Definition at line 195 of file Utils.hpp.

{ 
  static_assert(std::is_integral_v<WordType> && std::is_unsigned_v<WordType>,
                "WordType must be an unsigned integral type");
 
  constexpr int bits_per_word = std::numeric_limits<WordType>::digits; // Fine since we know integer is unsigned
 
  static_assert(BitsPerADC > 0 && BitsPerADC <= bits_per_word);
  static_assert((NWords * bits_per_word) % BitsPerADC == 0);
 
  constexpr int num_adcs = NWords * bits_per_word / BitsPerADC;
 
  set_adc_2d_as_1d<WordType, NWords, BitsPerADC, num_adcs, 1>(i_adc, 0, adc_val, adc_array);
}

set_adc_2d()

template<typename WordType, int Rows, int Columns, int BitsPerADC>

void dunedaq::fddetdataformats::set_adc_2d	(	const int	i_sample,
		const int	i_adc,
		WordType	adc_val,
		WordType(&)	adc_matrix[Rows][Columns] )

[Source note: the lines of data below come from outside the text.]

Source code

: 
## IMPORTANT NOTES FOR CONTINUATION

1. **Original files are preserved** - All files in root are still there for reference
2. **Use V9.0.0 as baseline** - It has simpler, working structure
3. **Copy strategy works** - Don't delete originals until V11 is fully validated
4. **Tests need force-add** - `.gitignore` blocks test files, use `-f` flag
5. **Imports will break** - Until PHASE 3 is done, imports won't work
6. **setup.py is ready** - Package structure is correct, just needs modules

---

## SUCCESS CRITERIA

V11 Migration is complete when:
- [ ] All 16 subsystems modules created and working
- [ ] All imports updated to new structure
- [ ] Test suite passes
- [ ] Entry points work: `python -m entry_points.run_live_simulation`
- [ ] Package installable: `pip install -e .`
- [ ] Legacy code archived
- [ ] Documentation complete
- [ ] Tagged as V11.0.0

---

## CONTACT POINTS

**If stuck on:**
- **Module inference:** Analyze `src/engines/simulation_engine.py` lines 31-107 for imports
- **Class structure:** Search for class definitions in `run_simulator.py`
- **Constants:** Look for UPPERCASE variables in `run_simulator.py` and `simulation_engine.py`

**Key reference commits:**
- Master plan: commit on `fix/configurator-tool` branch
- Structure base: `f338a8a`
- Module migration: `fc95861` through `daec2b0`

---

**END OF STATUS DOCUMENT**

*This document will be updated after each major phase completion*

Definition at line 216 of file Utils.hpp.

{
  if (i_sample < 0 || i_sample >= Rows) {
    throw std::out_of_range(
      std::format("Requested index of {}th 1-d ADC array is outside of allowed range 0-{}", i_sample, Rows - 1));
  }
 
  set_adc_1d<WordType, Columns, BitsPerADC>(i_adc, adc_val, adc_matrix[i_sample]);
}

set_adc_2d_as_1d()

template<typename WordType, int NWords, int BitsPerADC, int ADCSPerChannel, int NChannels>

void dunedaq::fddetdataformats::set_adc_2d_as_1d	(	const int	i_adc,
		const int	i_channel,
		const WordType	adc_val,
		WordType(&)	adc_matrix[NWords] )

Definition at line 94 of file Utils.hpp.

{ 
  static_assert(std::is_integral_v<WordType> && std::is_unsigned_v<WordType>,
                "WordType must be an unsigned integral type");
 
  constexpr int bits_per_word = std::numeric_limits<WordType>::digits; // Fine since we know integer is unsigned
 
  static_assert(BitsPerADC > 0 && BitsPerADC <= bits_per_word);
  static_assert(ADCSPerChannel * NChannels * BitsPerADC == NWords * bits_per_word);
 
  if (i_channel < 0 || i_channel >= NChannels) {
    throw std::out_of_range(
      std::format("Requested channel of {} is out of channel range 0-{}", i_channel, NChannels - 1));
  }
 
  if (i_adc < 0 || i_adc >= ADCSPerChannel) {
    throw std::out_of_range(std::format("Requested ADC index of {} is out of range 0-{}", i_adc, ADCSPerChannel - 1));
  }
 
  if constexpr (BitsPerADC < bits_per_word) {
    if (adc_val >= (static_cast<WordType>(1) << BitsPerADC)) {
      throw std::out_of_range(std::format(
        "Requested ADC value of {} exceeds max value of {}", adc_val, (static_cast<WordType>(1) << BitsPerADC) - 1));
    }
  }
 
  // find absolute index in frame
  int i_abs = i_adc * NChannels + i_channel;
 
  if constexpr (BitsPerADC == bits_per_word) {
    adc_matrix[i_abs] = adc_val;
  } else {
 
    // The index of the first (and sometimes only) word containing the required ADC value
    int i_word = BitsPerADC * i_abs / bits_per_word;
    assert(i_word < NWords);
 
    // Where in the word the lowest bit of our ADC value is located
    int first_bit_position = (BitsPerADC * i_abs) % bits_per_word;
 
    // How many bits of our desired ADC are located in the `i_word`th word
    int bits_in_first_word = std::min(BitsPerADC, bits_per_word - first_bit_position);
 
    WordType mask = ((static_cast<WordType>(1) << bits_in_first_word) - 1) << first_bit_position;
 
    adc_matrix[i_word] = (adc_matrix[i_word] & ~mask) | ((static_cast<WordType>(adc_val) << first_bit_position) & mask);
 
    // If we didn't put the full 14 bits in this word, we need to put the rest in the next word
    if (bits_in_first_word < BitsPerADC) {
      assert(i_word < NWords - 1);
      int bits_in_second_word = BitsPerADC - bits_in_first_word;
      WordType mask2 = (static_cast<WordType>(1) << bits_in_second_word) - 1;
      adc_matrix[i_word + 1] = (adc_matrix[i_word + 1] & ~mask2) | ((adc_val >> bits_in_first_word) & mask2);
    }
  } // BitsPerADC != bits_per_word
}

Variable Documentation

n_channels_per_amc

int dunedaq::fddetdataformats::n_channels_per_amc = 64

staticconstexpr

Definition at line 27 of file TDE16Frame.hpp.

ticks_between_adc_samples

int dunedaq::fddetdataformats::ticks_between_adc_samples = 32

staticconstexpr

Definition at line 25 of file TDE16Frame.hpp.

tot_adc16_samples

int dunedaq::fddetdataformats::tot_adc16_samples = 4474

staticconstexpr

Definition at line 26 of file TDE16Frame.hpp.